Skillz Inc. reported its unaudited financial results for the third quarter ended September 30, 2024, highlighting a period of strategic transition focused on operational efficiency and disciplined expense management. The company generated $24.6 million in revenue, a decrease from $36.4 million in the prior-year period. Despite the revenue decline, the company narrowed its net loss to $21.1 million compared to $33.5 million in the third quarter of 2023. Adjusted EBITDA loss also improved year-over-year, moving from $18.5 million to $13.9 million. Key performance indicators for the mobile gaming platform showed a paying monthly active user (PMAU) count of 121,000, which remained stable on a sequential quarterly basis. The average revenue per paying monthly active user (ARPPU) stood at $67.60. Management emphasized a shift toward high-efficiency user acquisition, achieving a systemwide payback period of approximately six months.

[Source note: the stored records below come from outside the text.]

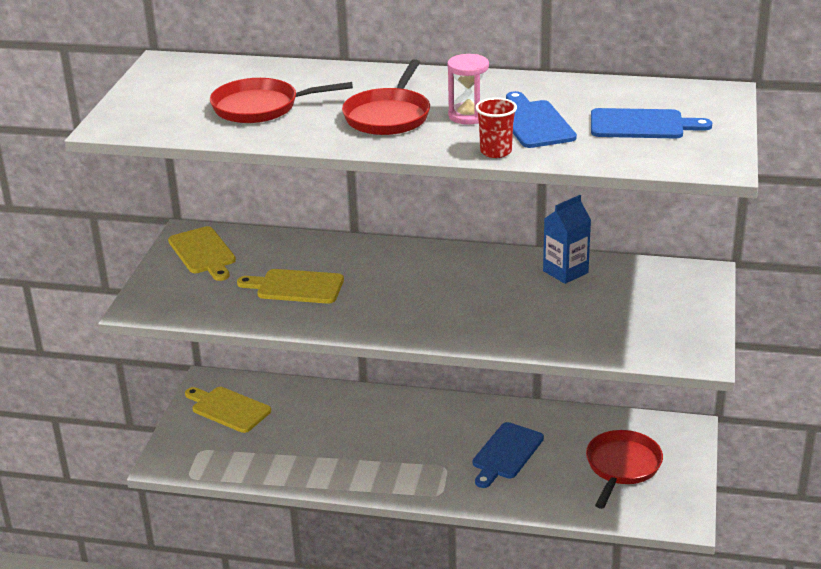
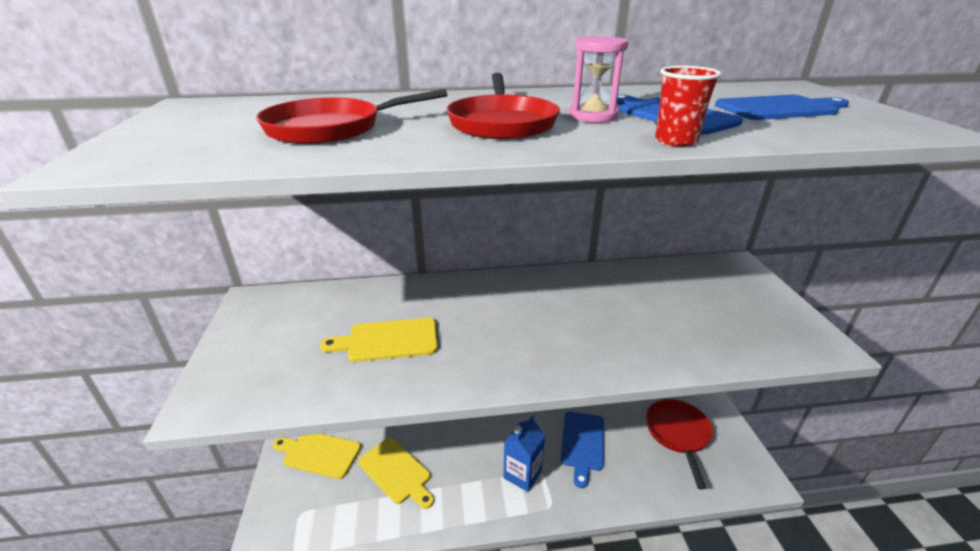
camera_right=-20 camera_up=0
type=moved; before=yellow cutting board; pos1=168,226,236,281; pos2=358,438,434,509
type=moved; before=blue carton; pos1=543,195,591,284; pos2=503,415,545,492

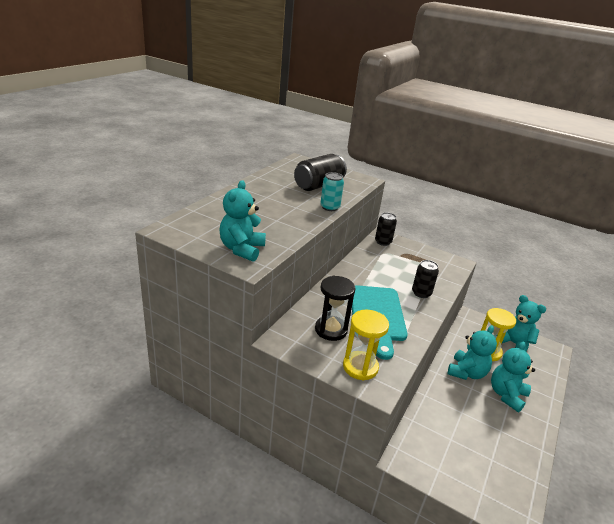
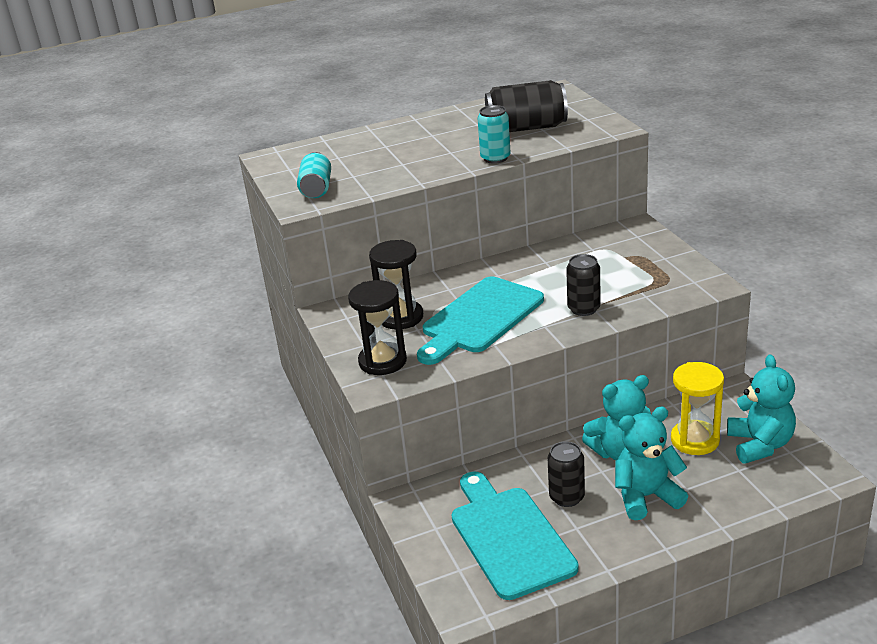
camera_right=45 camera_up=0
type=replaced; before=turquoise teddy bear; after=turquoise can; pos1=219,180,266,262; pos2=297,152,331,198
type=recoloured; before=yellow hourglass; after=black hourglass; pos1=343,310,389,381; pos2=348,280,407,375
type=added; after=turquoise cutting board; pos2=451,471,579,600
type=moved; before=black can; pos1=375,212,397,246; pos2=548,441,585,507

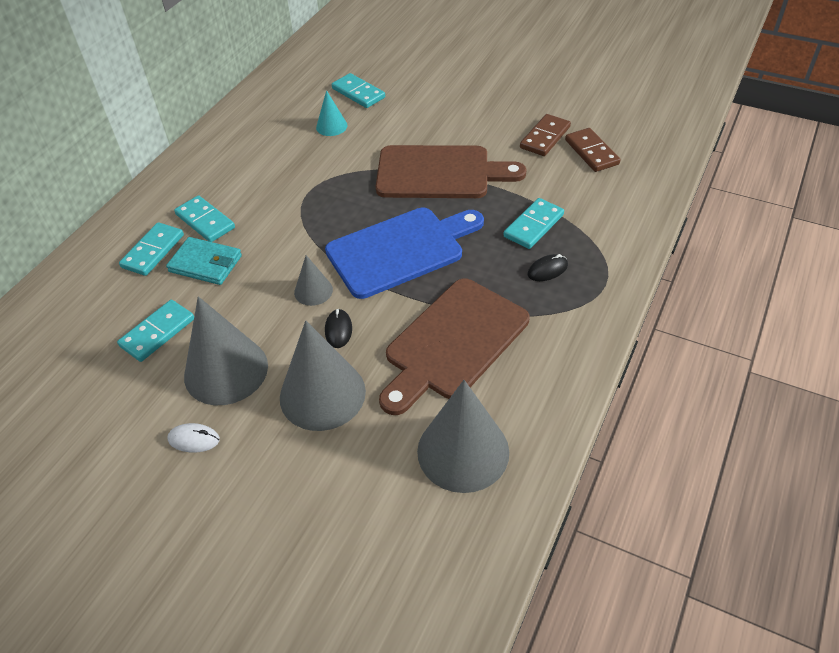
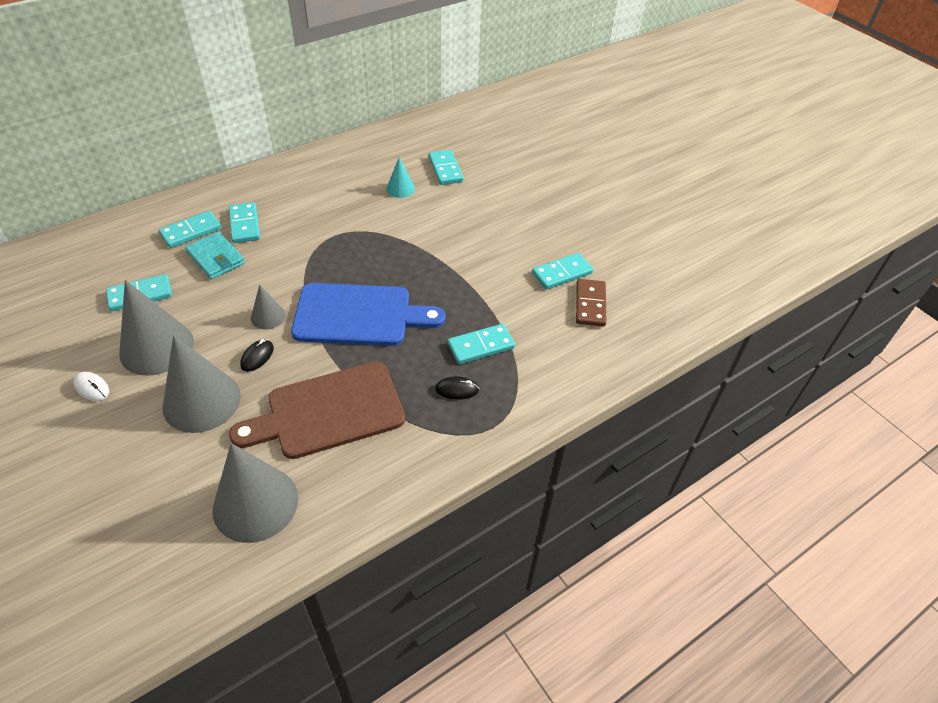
camera_right=25 camera_up=0
type=recoloured; before=brown domino; after=turquoise domino; pos1=520,114,571,156; pos2=532,253,593,290
type=removed; before=brown cutting board; pos1=376,145,527,198

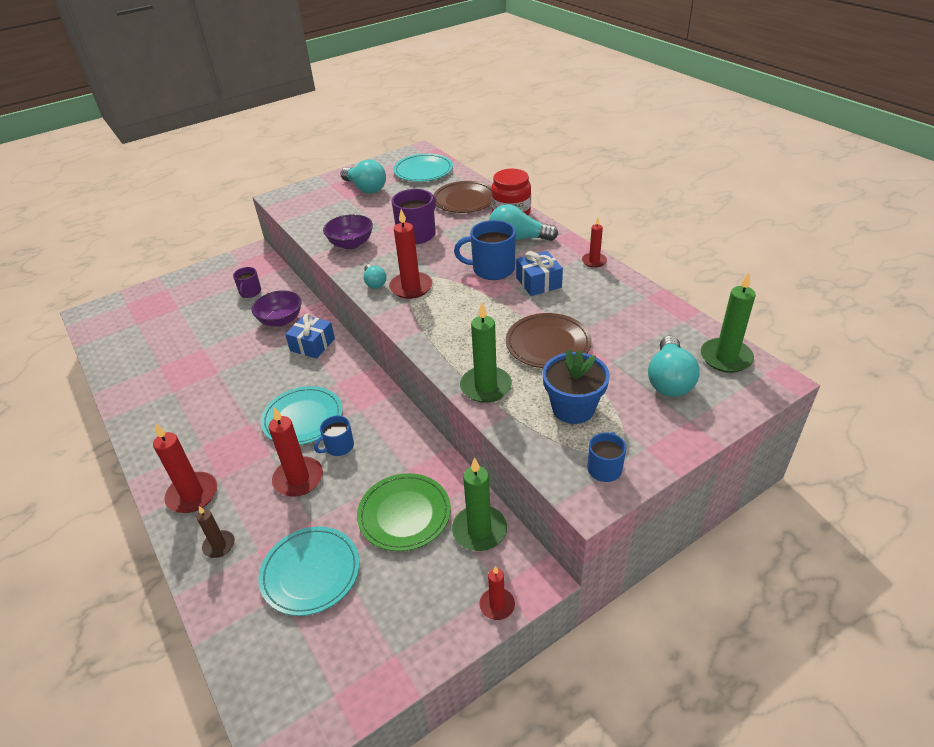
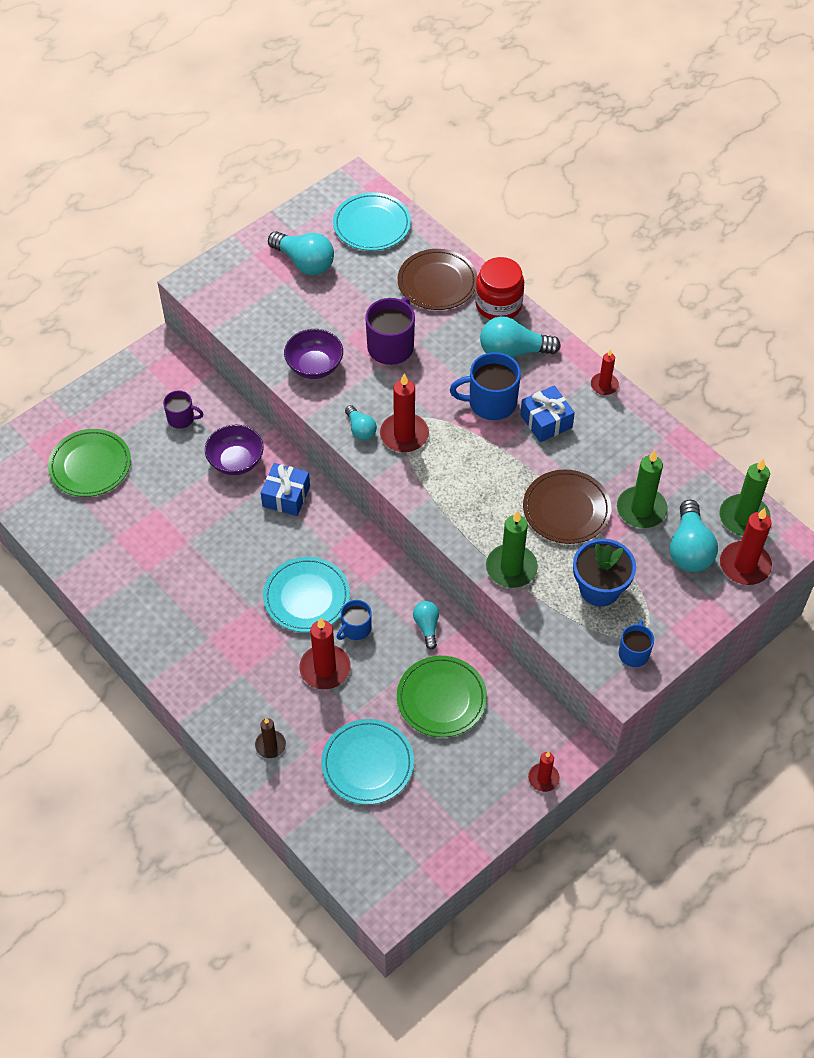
camera_right=-10 camera_up=15
type=added; after=green plate; pos2=48,429,131,497
type=turned; before=purple mug; pos1=233,267,261,298; pos2=163,390,203,429; turn=-75
type=added; after=turquoise light bulb; pos2=413,601,439,650
type=moved; before=green candle; pos1=452,458,507,551; pos2=617,451,668,528
type=moved; before=red candle; pos1=153,424,217,513; pos2=720,508,772,585

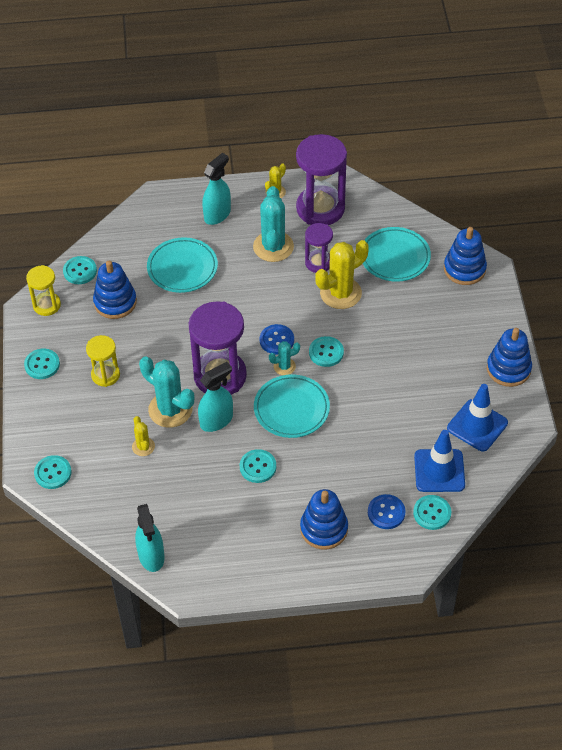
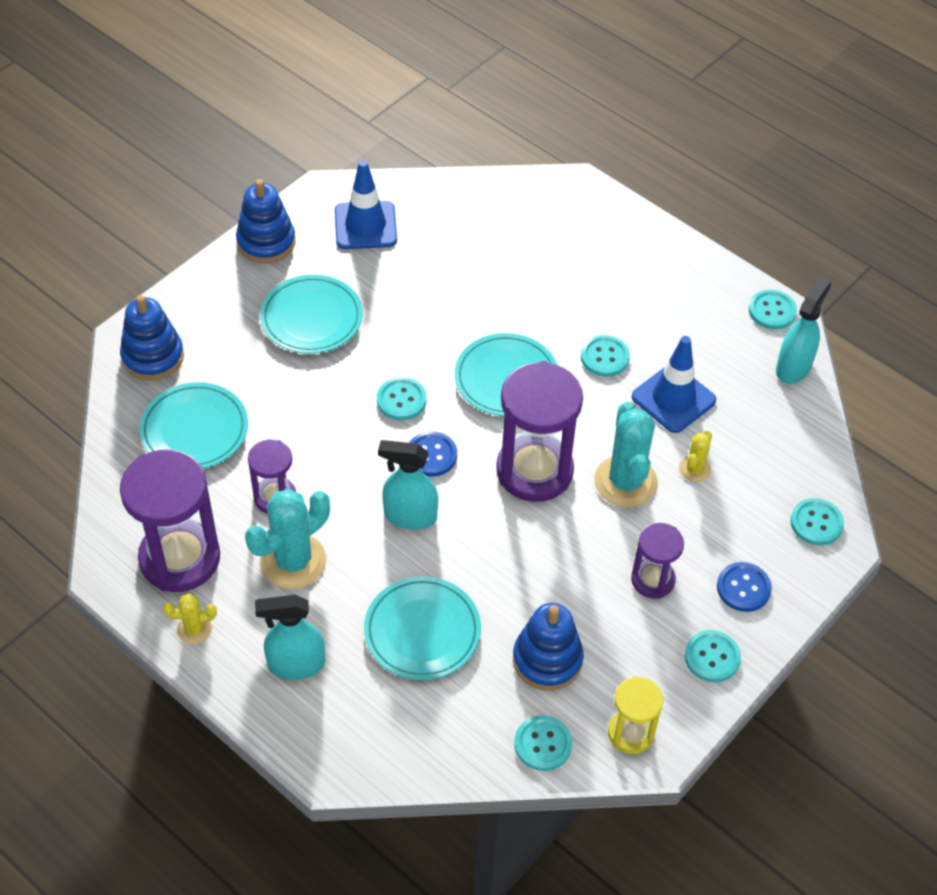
camera_right=-135 camera_up=0
type=added; after=turquoise plate; pos2=260,275,363,354
type=moved; before=turquoise spray bottle; pos1=198,362,233,432; pos2=378,440,438,530
type=recoloured; before=yellow hourglass; after=purple hourglass; pos1=86,335,120,387; pos2=631,523,684,598
type=moved; before=blue traffic cone; pos1=414,430,465,492; pos2=632,336,716,433
type=moved; before=blue button; pos1=368,494,406,529; pos2=717,562,772,612
type=moved; before=turquoise button; pos1=413,495,451,530; pos2=749,289,797,329
type=removed; before=turquoise cactus; pos1=269,341,300,375
type=removed; before=blue stacking toy; pos1=300,489,348,550
type=removed; before=yellow cactus; pos1=315,240,369,309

Total operating expenses, excluding cost of revenue, were reduced to $42.2 million, reflecting significant cuts in research and development, sales and marketing, and general and administrative costs. The geographic scope of the report covers global operations from the company’s Las Vegas headquarters, focusing on the three- and nine-month periods ending September 30, 2024. Financial stability remains a core pillar of the company's thesis, with a balance sheet carrying over $300 million in cash and restricted cash. This liquidity is intended to fund turnaround initiatives, including new product features and a planned increase in user acquisition spend. Leadership expressed optimism regarding the company's trajectory, projecting a return to positive Adjusted EBITDA on a run-rate basis in 2025. The results were disclosed via a Form 8-K filing with the SEC, incorporating standard GAAP to non-GAAP reconciliations.